◆ EXERCISE INSTRUCTIONS
Turn the lines of the records into a numbered list, starting at the first line and stopping after the line that contains "Mañana viernes a primeras horas de la mañana". Leave out any blank lines.

◆ Records from a data source
################
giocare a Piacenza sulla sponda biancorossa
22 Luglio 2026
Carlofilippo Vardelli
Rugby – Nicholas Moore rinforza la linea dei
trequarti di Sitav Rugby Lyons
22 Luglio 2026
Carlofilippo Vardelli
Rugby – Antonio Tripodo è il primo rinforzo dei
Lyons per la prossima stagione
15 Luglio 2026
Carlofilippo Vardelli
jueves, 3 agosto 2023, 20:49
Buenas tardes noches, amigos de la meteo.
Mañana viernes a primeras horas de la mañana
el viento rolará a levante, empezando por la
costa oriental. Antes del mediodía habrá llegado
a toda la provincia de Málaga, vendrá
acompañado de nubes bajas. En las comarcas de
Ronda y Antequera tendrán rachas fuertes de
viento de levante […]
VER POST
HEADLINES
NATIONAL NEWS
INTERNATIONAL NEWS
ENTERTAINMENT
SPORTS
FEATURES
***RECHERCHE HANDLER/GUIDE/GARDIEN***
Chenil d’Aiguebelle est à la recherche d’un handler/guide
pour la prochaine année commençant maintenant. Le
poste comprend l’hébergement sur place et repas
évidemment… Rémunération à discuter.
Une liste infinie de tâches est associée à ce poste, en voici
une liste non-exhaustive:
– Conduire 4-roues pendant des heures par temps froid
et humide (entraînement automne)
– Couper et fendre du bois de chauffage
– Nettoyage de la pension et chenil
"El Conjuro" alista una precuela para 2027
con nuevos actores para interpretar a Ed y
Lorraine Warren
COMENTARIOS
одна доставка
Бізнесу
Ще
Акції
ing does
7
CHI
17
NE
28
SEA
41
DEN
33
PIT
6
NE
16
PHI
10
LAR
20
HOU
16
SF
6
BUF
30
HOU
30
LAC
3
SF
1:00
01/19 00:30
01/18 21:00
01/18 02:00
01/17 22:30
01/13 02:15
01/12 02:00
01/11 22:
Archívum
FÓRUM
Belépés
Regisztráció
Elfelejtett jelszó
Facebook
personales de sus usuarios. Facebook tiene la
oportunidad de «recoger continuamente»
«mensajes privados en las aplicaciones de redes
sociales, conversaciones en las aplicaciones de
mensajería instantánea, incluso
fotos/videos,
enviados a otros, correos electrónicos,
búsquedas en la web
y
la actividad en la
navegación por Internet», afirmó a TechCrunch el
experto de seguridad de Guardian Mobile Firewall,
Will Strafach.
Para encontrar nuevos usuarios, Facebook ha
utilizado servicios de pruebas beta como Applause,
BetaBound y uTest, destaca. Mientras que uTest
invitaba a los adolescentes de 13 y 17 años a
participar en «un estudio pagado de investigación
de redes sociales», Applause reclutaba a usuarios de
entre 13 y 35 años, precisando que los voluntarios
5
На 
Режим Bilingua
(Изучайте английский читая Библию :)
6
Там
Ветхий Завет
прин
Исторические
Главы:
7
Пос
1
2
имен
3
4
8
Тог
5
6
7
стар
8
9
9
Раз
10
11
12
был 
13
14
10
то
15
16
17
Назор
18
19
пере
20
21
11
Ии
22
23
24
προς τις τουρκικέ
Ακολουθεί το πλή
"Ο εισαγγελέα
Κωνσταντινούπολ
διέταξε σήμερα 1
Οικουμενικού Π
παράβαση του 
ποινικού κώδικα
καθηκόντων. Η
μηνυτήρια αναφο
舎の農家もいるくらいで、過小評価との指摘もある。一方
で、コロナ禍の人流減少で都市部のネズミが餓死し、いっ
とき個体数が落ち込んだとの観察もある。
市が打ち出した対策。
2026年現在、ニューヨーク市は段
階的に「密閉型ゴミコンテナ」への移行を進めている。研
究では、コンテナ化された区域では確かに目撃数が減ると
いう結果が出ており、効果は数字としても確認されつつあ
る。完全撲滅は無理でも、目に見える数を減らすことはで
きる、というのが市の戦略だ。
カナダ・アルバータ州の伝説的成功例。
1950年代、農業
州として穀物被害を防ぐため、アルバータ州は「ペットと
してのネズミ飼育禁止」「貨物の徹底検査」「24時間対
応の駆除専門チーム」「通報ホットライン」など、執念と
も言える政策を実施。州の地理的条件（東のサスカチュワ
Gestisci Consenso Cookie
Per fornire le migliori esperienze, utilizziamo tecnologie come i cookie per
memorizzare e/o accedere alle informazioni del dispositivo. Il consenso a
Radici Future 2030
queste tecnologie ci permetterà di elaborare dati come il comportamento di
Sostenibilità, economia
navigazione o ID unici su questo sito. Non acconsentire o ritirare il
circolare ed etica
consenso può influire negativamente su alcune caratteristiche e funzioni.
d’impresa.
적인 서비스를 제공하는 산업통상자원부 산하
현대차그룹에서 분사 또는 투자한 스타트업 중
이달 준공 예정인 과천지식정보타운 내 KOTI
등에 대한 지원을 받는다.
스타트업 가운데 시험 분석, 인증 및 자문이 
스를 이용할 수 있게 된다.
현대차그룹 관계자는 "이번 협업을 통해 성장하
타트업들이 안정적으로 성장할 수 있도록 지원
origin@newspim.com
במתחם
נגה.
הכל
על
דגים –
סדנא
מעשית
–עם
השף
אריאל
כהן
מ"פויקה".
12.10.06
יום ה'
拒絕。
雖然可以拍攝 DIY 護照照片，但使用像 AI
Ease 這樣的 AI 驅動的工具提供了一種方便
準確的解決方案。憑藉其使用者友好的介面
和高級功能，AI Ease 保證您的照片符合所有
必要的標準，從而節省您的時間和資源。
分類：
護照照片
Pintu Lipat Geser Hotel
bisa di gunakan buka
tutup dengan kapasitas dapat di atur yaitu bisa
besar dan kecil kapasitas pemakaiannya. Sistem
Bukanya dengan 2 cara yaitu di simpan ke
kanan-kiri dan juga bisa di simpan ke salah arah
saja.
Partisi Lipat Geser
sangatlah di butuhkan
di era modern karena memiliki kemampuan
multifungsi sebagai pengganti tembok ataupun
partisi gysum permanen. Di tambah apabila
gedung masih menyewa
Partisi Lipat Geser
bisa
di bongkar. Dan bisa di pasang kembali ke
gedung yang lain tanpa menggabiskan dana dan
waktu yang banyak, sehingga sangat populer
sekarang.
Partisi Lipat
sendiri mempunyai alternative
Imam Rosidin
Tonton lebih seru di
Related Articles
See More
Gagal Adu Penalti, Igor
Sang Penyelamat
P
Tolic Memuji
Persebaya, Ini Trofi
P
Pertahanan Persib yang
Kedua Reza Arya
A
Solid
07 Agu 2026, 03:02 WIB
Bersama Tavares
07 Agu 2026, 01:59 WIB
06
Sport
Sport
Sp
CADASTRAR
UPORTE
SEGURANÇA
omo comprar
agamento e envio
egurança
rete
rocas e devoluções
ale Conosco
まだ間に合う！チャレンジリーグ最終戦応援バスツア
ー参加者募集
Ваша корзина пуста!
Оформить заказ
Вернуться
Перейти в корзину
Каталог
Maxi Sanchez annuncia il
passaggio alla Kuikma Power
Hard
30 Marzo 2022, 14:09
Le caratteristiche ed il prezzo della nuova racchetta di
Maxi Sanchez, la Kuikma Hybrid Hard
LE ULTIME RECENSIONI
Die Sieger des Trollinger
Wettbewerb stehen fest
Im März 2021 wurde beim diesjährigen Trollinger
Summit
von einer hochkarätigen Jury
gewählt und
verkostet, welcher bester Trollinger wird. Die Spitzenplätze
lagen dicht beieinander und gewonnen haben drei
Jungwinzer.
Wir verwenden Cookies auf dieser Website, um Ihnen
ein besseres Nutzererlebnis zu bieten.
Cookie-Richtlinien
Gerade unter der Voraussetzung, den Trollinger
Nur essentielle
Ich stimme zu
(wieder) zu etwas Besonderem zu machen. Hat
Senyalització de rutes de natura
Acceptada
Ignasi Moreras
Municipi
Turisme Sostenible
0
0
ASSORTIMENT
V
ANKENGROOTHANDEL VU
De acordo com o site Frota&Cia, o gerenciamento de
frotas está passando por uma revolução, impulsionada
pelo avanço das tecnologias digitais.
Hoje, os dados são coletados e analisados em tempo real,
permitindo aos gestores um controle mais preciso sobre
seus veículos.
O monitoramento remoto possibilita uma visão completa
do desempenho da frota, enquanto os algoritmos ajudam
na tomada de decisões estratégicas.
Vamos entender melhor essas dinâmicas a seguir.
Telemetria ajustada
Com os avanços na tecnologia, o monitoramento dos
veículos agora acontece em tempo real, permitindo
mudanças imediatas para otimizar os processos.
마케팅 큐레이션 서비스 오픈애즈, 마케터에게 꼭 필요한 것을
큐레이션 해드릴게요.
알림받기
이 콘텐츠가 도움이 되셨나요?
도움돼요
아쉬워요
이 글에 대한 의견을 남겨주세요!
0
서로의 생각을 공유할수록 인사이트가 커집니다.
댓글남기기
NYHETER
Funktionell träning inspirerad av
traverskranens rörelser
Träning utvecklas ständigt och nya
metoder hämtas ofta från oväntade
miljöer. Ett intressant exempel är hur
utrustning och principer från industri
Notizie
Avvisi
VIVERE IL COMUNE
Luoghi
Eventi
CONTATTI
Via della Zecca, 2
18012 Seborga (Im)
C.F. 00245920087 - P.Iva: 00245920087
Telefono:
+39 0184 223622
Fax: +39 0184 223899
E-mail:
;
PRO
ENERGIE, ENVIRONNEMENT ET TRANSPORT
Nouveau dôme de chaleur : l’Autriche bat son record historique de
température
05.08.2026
################
◆ RESULT FOR THIS TASK
1. giocare a Piacenza sulla sponda biancorossa
2. 22 Luglio 2026
3. Carlofilippo Vardelli
4. Rugby – Nicholas Moore rinforza la linea dei
5. trequarti di Sitav Rugby Lyons
6. 22 Luglio 2026
7. Carlofilippo Vardelli
8. Rugby – Antonio Tripodo è il primo rinforzo dei
9. Lyons per la prossima stagione
10. 15 Luglio 2026
11. Carlofilippo Vardelli
12. jueves, 3 agosto 2023, 20:49
13. Buenas tardes noches, amigos de la meteo.
14. Mañana viernes a primeras horas de la mañana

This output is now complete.